Pretty sure most women will say the same.

sexnotgender · 14/09/2018 16:08

He sounds incredibly tedious! I’d definitely not go on a second date.

FinallyHere · 14/09/2018 16:13

did seem to talk a lot and never asked a thing about me,

Thank goodness for MN to break through the maybe he is lovely but just a touch nervous barrie4 and help people see how tedious people who are entirely self obsessed can be.

Oh, and spot the smooth talking potential abusers, too. Good weekend everyone.

BeautyGoesToBenidorm · 14/09/2018 16:14

He sounds like a ghastly wanker. I had an ex who bragged in a similar manner, it was utterly tedious.
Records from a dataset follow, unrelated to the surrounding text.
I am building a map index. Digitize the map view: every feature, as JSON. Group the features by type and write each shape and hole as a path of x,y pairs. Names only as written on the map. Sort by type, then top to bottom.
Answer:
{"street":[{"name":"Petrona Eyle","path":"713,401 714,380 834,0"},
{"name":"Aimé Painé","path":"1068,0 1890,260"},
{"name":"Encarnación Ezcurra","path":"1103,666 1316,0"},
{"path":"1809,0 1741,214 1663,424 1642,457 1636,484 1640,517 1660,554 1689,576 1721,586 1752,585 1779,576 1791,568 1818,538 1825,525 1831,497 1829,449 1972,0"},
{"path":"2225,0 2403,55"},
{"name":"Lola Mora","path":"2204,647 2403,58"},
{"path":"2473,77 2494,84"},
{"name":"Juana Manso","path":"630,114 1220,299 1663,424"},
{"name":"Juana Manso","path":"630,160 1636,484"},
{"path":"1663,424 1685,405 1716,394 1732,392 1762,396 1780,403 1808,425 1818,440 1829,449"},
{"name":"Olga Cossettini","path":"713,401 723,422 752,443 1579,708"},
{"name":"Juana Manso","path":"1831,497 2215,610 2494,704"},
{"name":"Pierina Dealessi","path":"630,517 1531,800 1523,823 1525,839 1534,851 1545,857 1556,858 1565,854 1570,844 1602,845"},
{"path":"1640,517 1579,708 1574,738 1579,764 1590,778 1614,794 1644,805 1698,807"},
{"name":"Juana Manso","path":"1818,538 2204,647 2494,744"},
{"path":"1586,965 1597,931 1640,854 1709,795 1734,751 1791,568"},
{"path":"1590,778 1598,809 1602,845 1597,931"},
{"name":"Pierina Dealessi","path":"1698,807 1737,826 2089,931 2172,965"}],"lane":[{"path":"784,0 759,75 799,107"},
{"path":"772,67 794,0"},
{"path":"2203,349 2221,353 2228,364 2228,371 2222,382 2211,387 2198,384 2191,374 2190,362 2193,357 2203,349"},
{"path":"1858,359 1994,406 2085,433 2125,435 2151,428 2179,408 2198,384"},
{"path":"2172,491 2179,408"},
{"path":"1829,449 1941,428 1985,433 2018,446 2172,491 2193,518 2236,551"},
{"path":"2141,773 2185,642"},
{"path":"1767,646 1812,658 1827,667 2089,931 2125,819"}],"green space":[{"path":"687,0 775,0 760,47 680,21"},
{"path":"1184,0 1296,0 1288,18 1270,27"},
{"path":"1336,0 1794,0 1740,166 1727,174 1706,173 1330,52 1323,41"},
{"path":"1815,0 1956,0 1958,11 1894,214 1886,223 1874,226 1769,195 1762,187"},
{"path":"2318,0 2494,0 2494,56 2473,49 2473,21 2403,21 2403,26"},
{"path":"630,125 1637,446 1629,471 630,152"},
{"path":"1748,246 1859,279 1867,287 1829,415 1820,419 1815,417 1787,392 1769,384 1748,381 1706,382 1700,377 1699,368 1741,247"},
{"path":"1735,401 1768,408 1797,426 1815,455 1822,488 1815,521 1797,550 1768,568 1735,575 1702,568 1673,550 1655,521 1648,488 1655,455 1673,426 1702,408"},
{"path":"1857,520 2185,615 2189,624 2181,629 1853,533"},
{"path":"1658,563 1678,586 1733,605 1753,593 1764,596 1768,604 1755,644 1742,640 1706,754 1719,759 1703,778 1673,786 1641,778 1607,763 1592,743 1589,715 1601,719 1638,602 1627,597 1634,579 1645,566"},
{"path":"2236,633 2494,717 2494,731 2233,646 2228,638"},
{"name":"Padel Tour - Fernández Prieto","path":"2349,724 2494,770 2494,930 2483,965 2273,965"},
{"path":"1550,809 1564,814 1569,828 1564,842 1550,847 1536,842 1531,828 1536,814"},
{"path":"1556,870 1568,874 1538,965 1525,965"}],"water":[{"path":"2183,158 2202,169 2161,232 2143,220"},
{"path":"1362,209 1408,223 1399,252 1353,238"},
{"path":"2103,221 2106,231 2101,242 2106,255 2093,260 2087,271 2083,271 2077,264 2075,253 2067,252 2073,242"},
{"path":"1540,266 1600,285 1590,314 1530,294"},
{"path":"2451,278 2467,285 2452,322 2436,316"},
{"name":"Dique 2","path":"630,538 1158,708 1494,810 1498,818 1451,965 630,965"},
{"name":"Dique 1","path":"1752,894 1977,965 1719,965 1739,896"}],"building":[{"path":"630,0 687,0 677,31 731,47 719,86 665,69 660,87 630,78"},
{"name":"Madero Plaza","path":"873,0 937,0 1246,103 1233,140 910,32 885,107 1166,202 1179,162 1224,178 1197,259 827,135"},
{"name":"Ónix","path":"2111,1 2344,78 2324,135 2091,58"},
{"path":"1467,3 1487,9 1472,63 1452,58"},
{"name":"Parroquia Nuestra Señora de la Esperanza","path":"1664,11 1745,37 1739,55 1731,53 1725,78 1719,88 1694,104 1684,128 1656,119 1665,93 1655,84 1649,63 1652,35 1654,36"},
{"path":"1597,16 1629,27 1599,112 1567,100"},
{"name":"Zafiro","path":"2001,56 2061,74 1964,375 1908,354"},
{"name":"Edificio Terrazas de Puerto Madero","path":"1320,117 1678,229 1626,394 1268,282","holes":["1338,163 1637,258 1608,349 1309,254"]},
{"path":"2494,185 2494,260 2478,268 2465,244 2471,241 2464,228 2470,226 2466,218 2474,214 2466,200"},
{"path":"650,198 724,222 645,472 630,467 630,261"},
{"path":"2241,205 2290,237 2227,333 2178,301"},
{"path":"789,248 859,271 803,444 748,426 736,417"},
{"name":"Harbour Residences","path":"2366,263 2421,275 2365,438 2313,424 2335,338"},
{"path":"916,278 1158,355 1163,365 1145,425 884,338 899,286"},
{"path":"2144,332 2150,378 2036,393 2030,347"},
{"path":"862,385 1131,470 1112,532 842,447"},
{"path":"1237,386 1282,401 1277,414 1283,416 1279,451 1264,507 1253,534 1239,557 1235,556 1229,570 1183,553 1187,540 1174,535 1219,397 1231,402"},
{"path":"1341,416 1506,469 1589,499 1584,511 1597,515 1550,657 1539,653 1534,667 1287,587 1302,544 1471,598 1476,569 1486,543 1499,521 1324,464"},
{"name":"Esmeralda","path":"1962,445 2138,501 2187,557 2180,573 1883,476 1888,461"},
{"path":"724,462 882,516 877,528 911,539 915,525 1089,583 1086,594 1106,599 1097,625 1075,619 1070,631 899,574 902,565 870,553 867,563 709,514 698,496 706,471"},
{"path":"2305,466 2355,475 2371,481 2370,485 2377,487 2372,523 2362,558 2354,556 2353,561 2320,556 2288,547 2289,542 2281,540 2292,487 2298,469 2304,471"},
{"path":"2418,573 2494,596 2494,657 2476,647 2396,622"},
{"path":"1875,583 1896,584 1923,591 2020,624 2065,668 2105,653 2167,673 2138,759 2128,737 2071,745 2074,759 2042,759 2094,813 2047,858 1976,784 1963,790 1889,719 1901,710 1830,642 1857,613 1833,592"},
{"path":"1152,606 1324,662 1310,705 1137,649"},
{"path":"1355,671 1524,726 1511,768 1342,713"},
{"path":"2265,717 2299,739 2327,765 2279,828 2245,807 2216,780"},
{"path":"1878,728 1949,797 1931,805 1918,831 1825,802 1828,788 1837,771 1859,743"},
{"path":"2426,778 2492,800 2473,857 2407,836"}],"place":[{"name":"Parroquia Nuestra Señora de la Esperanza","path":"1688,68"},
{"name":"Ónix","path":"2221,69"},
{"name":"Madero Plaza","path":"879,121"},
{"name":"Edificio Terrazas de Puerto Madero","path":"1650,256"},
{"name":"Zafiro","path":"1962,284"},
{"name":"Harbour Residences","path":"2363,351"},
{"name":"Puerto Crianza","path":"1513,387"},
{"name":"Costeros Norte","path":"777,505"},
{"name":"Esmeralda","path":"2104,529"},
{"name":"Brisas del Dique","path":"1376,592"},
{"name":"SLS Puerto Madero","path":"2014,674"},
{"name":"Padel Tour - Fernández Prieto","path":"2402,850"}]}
Plus he was the king of mansplainers, which wasn't helped by his parents' doe-eyed adoration. They seemed to think he was the Second Coming.

That particular excuse of a relationship came to an end when I corrected his spelling Grin

Sj325 · 14/09/2018 16:27

Do you know if there’s any truth in what he’s bragging about? Could be early warning signs of a sociopath

MrsRolandRat · 14/09/2018 19:10

Oh my days he sounds like an absolute douche canoe!

I think I'd be half tempted to go on a second date just to see what other bullshit he came conjure up! Purely for entertainment factor.

A quick "nice to have met you but I don't think we would be suited, all the best" is more than kind in the situation.